Monday, January 4, 2010

Outlook for the Dawning Age

The past couple weeks have seen very little activity in the market, with trading volume slowing to a crawl. This is not unusual given the time of year, for several reasons, all of which have caused the market to remain level, more or less.

While many traders and money managers have been spending time with their family for the holidays, none of those who remain active want to “rock the boat” by causing any big market swings. Most have completed their window dressing trades, and there has been very little profit taking going on. While we may see more profit taking after the first of the year, the market has so far been unaffected.

As we discussed last week, this week marks the end of an era. With the end of 2009, we come to the close of the worst recorded decade for stocks in history. This is certainly a discouraging thought, but fear ye not, for the worst decade in history for stocks is not at all likely to be followed by the second worst decade. Put another way, the next ten years probably won’t be anywhere near as a bad as the last.

Think back to the 1970s, which were an absolutely terrible period for the financial world. However, after bottoming in 1980, stocks went on went on have a fantastic decade, thanks mostly to tremendous recovery and growth in US manufacturing.

This time around, as the decade comes to a close, we’ve already made a substantial bottom, and staged a historically unprecedented rally. In some ways, we may be ahead of the curve. The argument now is where we go from here.

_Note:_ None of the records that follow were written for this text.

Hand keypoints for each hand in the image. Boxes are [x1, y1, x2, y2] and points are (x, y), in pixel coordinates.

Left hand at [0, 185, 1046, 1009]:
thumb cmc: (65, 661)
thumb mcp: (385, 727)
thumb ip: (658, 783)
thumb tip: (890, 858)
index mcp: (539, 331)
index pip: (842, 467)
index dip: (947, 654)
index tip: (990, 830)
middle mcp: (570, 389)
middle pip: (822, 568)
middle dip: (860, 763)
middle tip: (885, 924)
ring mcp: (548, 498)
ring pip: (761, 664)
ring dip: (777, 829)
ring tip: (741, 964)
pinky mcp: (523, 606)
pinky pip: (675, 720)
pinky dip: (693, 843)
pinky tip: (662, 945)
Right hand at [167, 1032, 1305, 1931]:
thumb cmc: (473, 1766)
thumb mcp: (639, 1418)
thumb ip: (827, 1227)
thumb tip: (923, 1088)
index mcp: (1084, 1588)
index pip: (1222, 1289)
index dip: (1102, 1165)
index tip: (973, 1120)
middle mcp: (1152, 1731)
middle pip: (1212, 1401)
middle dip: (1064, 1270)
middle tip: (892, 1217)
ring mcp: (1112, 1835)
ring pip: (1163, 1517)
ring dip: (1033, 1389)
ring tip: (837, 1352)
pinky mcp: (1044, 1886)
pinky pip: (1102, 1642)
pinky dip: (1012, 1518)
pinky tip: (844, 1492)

Forecasts range from this rally continuing back to old highs and beyond, to the other end of the spectrum where the likes of Eric Sprott, a Toronto-based Canadian hedge fund manager, and a very smart guy, saying the S&P 500 will break through its lows set early this year. That would mean more than a 30% decline from stocks’ current levels.

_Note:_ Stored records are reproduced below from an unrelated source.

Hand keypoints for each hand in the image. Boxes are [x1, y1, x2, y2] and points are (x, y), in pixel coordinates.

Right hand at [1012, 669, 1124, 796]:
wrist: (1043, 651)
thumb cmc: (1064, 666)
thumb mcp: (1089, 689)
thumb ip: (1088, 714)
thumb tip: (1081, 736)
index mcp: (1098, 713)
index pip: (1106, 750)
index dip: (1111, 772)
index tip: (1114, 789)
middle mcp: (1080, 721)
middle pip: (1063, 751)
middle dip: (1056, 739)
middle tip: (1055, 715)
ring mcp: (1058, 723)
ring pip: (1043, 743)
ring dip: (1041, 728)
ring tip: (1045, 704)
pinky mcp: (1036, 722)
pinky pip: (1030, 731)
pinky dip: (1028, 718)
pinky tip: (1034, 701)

Our prediction, for what it’s worth, lies somewhere between these two polar opposites. We believe, and have stated repeatedly, that the market is well overdue for a correction. Whenever this correction does come, and rest assured that it will come, it will take commodities and stocks down while boosting the dollar. Further, the more time passes before the correction, the more violent it will be.

Note that we’re calling for a correction, not a bear market. In our view, loose money policies from Washington have allowed a surprising amount of borrowed money to build up in a few trades, particularly in gold. We think a correction is absolutely necessary to wipe out some of that debt and encourage sustainable price growth.

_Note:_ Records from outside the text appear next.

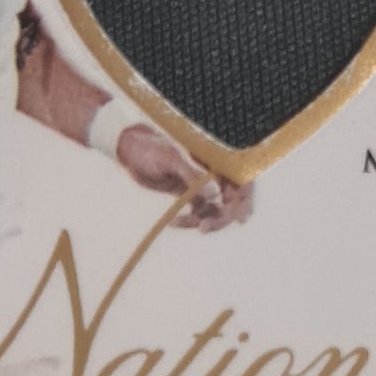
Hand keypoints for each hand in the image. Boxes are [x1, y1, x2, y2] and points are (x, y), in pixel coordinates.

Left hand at [114, 124, 253, 232]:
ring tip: (180, 222)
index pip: (241, 178)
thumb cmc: (151, 148)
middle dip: (222, 216)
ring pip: (216, 209)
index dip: (245, 197)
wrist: (130, 153)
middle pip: (232, 199)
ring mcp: (203, 184)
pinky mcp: (190, 194)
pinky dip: (190, 221)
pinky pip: (199, 213)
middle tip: (204, 228)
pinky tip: (174, 222)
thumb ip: (192, 176)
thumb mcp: (171, 159)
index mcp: (215, 157)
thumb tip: (214, 195)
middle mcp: (213, 171)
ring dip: (204, 220)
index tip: (239, 216)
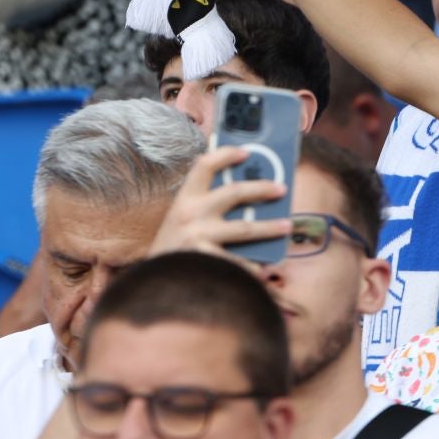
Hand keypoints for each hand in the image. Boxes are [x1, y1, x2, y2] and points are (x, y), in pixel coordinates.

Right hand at [147, 147, 290, 264]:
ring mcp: (197, 237)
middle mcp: (190, 214)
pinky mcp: (204, 260)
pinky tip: (265, 269)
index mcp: (184, 200)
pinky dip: (254, 266)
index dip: (226, 154)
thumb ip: (206, 209)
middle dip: (263, 188)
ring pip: (245, 228)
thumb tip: (250, 201)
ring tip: (287, 227)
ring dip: (270, 228)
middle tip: (282, 189)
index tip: (246, 152)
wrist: (151, 287)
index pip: (204, 166)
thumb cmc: (174, 251)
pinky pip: (239, 261)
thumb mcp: (181, 223)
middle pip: (235, 192)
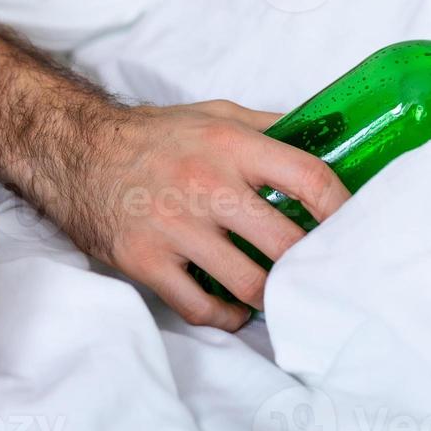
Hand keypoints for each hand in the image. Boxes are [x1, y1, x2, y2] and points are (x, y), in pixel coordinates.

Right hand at [51, 100, 348, 329]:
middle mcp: (205, 184)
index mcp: (230, 144)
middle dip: (310, 265)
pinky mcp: (144, 260)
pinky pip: (200, 308)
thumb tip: (328, 139)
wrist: (75, 150)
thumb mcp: (215, 113)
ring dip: (272, 296)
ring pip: (249, 284)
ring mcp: (173, 226)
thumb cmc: (152, 135)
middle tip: (320, 273)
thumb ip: (269, 128)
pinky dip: (227, 317)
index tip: (356, 228)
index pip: (309, 179)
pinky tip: (235, 309)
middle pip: (286, 244)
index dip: (343, 210)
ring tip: (280, 293)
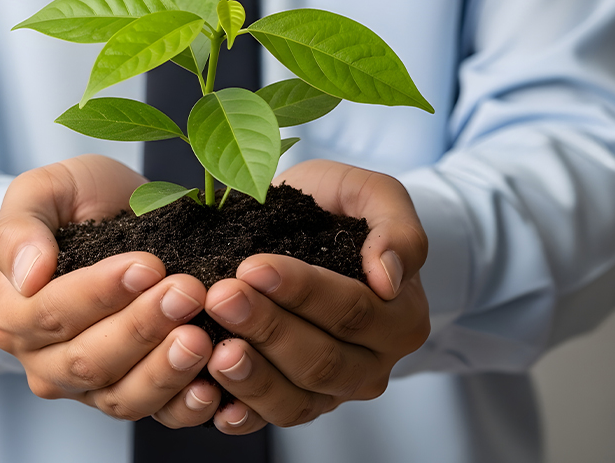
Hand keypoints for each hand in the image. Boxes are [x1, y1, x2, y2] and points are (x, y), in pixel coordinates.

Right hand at [0, 154, 221, 426]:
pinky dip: (185, 406)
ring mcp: (89, 386)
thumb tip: (27, 275)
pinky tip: (212, 387)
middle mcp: (45, 360)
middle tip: (187, 293)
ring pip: (122, 395)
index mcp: (14, 314)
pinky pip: (157, 413)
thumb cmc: (79, 200)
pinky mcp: (134, 394)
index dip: (101, 293)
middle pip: (89, 359)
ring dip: (165, 370)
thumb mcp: (45, 191)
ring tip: (201, 338)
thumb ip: (20, 228)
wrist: (120, 212)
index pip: (52, 313)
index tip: (148, 266)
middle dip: (142, 328)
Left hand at [203, 159, 429, 432]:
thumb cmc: (338, 208)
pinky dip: (241, 415)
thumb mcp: (373, 195)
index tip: (254, 266)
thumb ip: (397, 229)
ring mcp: (333, 391)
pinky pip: (270, 419)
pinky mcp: (296, 403)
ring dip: (252, 376)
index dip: (303, 291)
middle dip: (268, 330)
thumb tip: (389, 279)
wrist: (310, 227)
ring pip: (296, 399)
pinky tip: (213, 398)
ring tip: (215, 349)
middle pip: (321, 360)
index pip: (353, 310)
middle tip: (221, 298)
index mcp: (401, 317)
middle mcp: (372, 363)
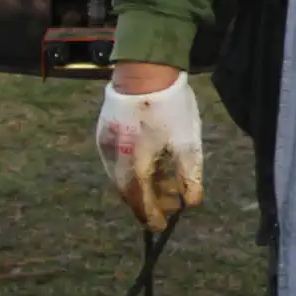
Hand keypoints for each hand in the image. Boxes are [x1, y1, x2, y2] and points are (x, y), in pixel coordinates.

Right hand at [96, 72, 202, 231]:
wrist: (145, 70)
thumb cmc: (170, 107)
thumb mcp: (187, 142)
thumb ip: (189, 175)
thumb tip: (191, 203)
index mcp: (132, 165)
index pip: (138, 202)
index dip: (151, 215)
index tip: (163, 225)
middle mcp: (113, 159)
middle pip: (129, 191)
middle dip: (149, 201)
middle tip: (169, 205)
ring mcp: (106, 144)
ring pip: (123, 175)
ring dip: (143, 184)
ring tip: (166, 186)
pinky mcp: (105, 131)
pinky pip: (118, 160)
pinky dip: (135, 169)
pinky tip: (152, 165)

After this correction, we believe the market will trade within a range for an extended period of time, possibly as long as two years. As we wrote last week, there will undoubtedly be money to be made in this consolidation, but only by seasoned, active traders and money managers who do their homework.

As the market consolidates and builds a base of support, the economy will begin to recover, at which point inflation will rear its ugly head as the new money created by the Fed during bailout programs begins to circulate. This means that commodities will probably lead the breakout towards the end of the market’s consolidation, with stocks to follow as real economic growth resumes.

To some our outlook may seem bleak, but be assured that we are not fatalists. Things may not be great at present, and we will certainly face tough times again in the future, but the world isn’t coming to an end.

One of our favorite sayings around the office is “this too shall pass,” and it has proven true time and time again as we see that everything cycles, especially the markets. Investors need to focus on weathering each passing storm without getting discouraged.